This matters enormously for children, and for this series in particular. In most states, the cost of phone calls is a real barrier. Families ration calls, skip calls, go into debt to pay for calls. In California state prisons, that barrier is gone. What remains is only the question of how the parent uses the access they have. And that question is the whole story.
A parent in a California state prison who has free, unlimited calls and still does not make good use of them has made a choice. A parent who uses those free calls to lecture, to pressure, to drift through conversations that do not actually connect with the child, has made a choice. The elimination of cost was a gift to every family in the CDCR system. What each incarcerated parent does with that gift is up to them.
The decision that matters more than the phone policy
My wife never said a word against me to our six children during 66 months of incarceration. She had every reason to. She had six children to hold together in a situation I had created. She had a financial structure I had blown apart. She chose not to use any of it against me in front of the children. She let them love me. What I have with my adult children now is the direct result of that choice.
The parent inside a California facility carries the same obligation. A 15-minute phone call, free of charge, is not the place to spend the first five minutes on what is wrong with the facility and the last five on what needs to be handled at home. Those 15 minutes are the most valuable contact the child gets today. Use them to ask a real question. Use them to respond to the actual thing the child says. Use them to be someone the child is glad they picked up the phone for.
If both parents in a California family are not aligned on protecting the children from the conflict between the adults, the distance that the system has created between the family becomes a weapon too. The outside parent who uses the nine-hour drive to Pelican Bay as evidence for why the relationship with the incarcerated parent is not worth maintaining is doing damage that the distance will then amplify. The incarcerated parent who uses the 15 free minutes to push and pressure and instruct is spending the only currency they have on something that drives the child away.
What the ages mean in California
My children were 9, 11, 12, 15, 18, and 20 when I went in. California adds a layer to each of those ages.
The 9-year-old in California does not understand what Pelican Bay or Corcoran means geographically. They understand that their parent is far away. The explanation for why the parent cannot come is "it is far." The explanation for why the parent does not call is silence, and silence is something children fill in with the worst available interpretation. The 9-year-old who hears their parent's voice regularly, even for 15 free minutes, knows the parent is still there. The 9-year-old who does not hear it reaches a private conclusion that is almost always worse than the truth.
The 11 and 12-year-old is entering middle school in a state where social comparison is particularly acute, where the gap between children with resources and children without them is one of the widest in the country. A child whose parent is in a CDCR facility is navigating middle school with less than what their classmates have, at the exact age when having less is the most painful. What the incarcerated parent in California can do is use the free calls to track the child's actual life. Ask what happened at school this week. Ask about the friend they mentioned last time. Ask the question that shows you are paying attention from wherever you are. That attention is what keeps a 12-year-old in a relationship with a parent they cannot see.
The 15-year-old is making a private assessment of whether the incarcerated parent is real. At 15, a kid in California who has watched their outside parent manage everything alone for years is paying attention to whether the parent on the other side of the phone is engaging honestly or performing. Do not perform. The 15-year-old will see it. Ask more than you tell. Listen more than you instruct. The teenager who feels seen by the incarcerated parent stays in the relationship. The teenager who feels managed disconnects, and in California, where the physical distance makes disconnection easy, that can happen quietly and completely.

= = = =

▸ **EXERCISE OBJECTIVE**
Carry on the piece about parenting from inside a California prison, starting right after its last sentence. The listing after this text has no part in the work.

▸ **COLLECTED MATERIAL**
= = = =

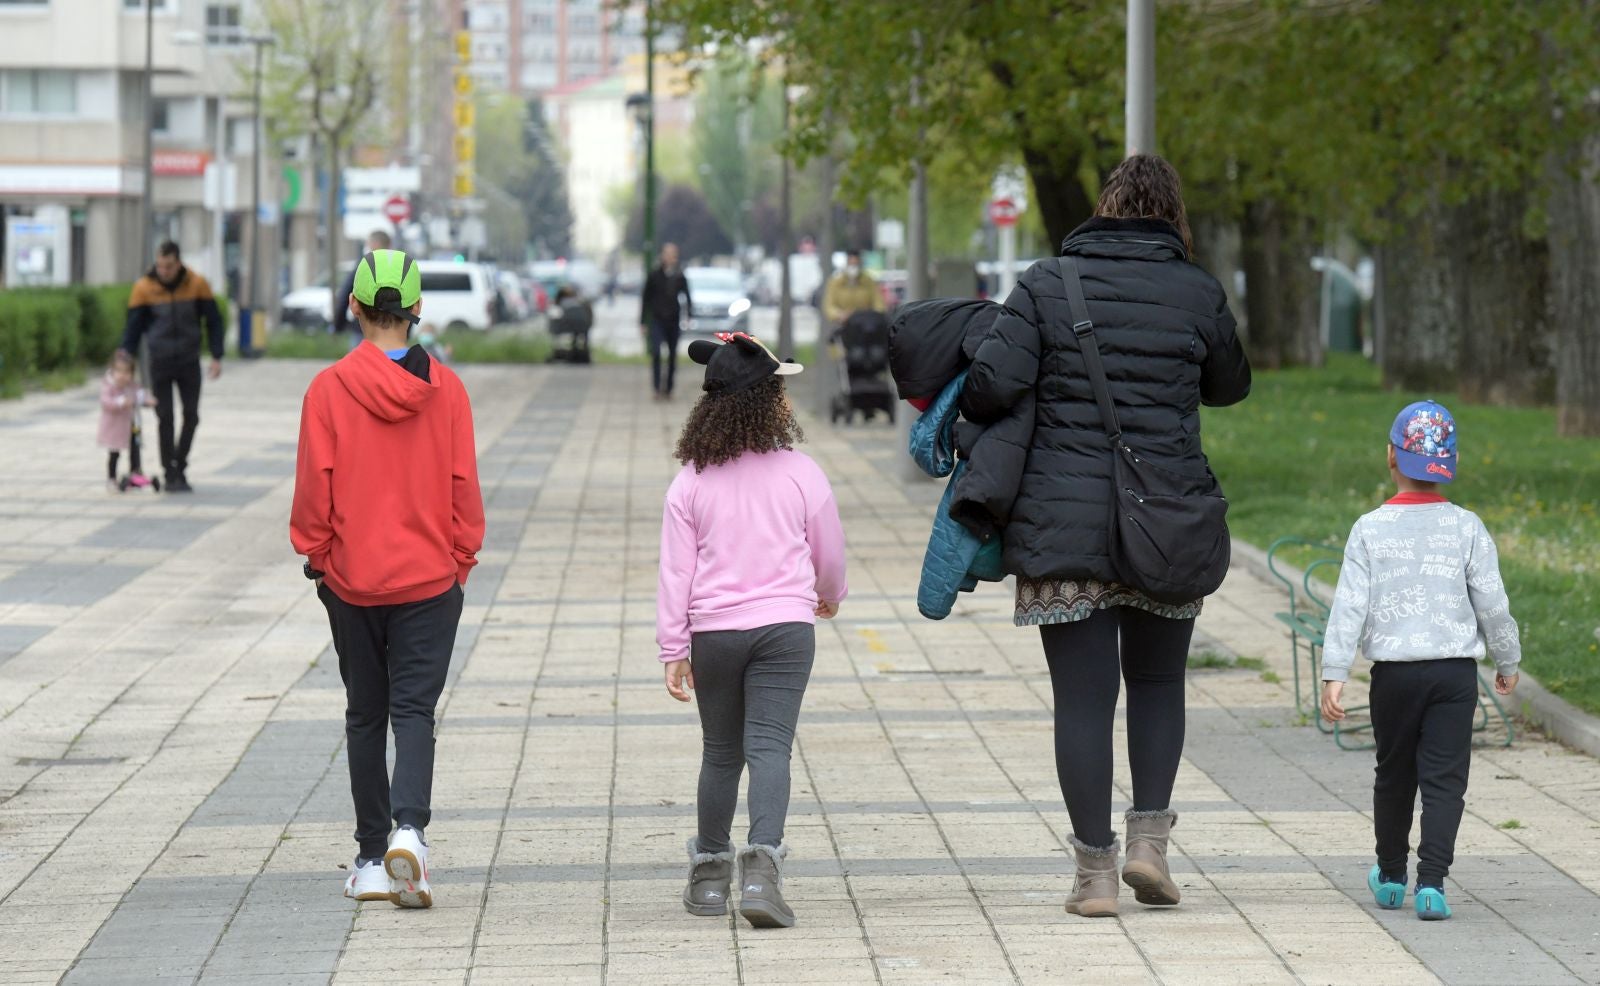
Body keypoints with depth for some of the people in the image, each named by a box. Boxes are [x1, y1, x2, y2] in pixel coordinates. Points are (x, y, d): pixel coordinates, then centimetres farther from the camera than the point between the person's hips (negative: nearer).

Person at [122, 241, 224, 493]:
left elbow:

= = = =

▸ **ANSWER TO THIS EXERCISE**
The 18 and 20-year-old is deciding what relationship to carry into their adult life. Show up in a way that makes the answer easy.
What the outside parent carries in California
The outside parent in California is doing the work of two people in one of the most expensive places in the world to live. They are managing children, a household, and their own grief while the cost of housing, childcare, and everything else continues regardless of who is incarcerated and who is home. The drive to a CDCR facility may cost more in gas alone than some families can manage in a given month.
What the outside parent needs from the incarcerated parent is not direction from a cell. It is acknowledgment. One sentence on a free phone call, naming specifically what you see the outside parent carrying and saying thank you for it, is worth more than any advice delivered from inside a facility. It is also what keeps the outside parent from running out of goodwill, which is the only thing standing between the children and the full weight of the situation.
For the outside parent in California: the children need to be able to love both their parents. The outside parent who keeps that door open, who does not use the incarcerated parent's absence as an explanation for their own anger or fear, gives the children a gift that costs something real. My wife gave that gift to six children for 66 months. What I have now is the proof.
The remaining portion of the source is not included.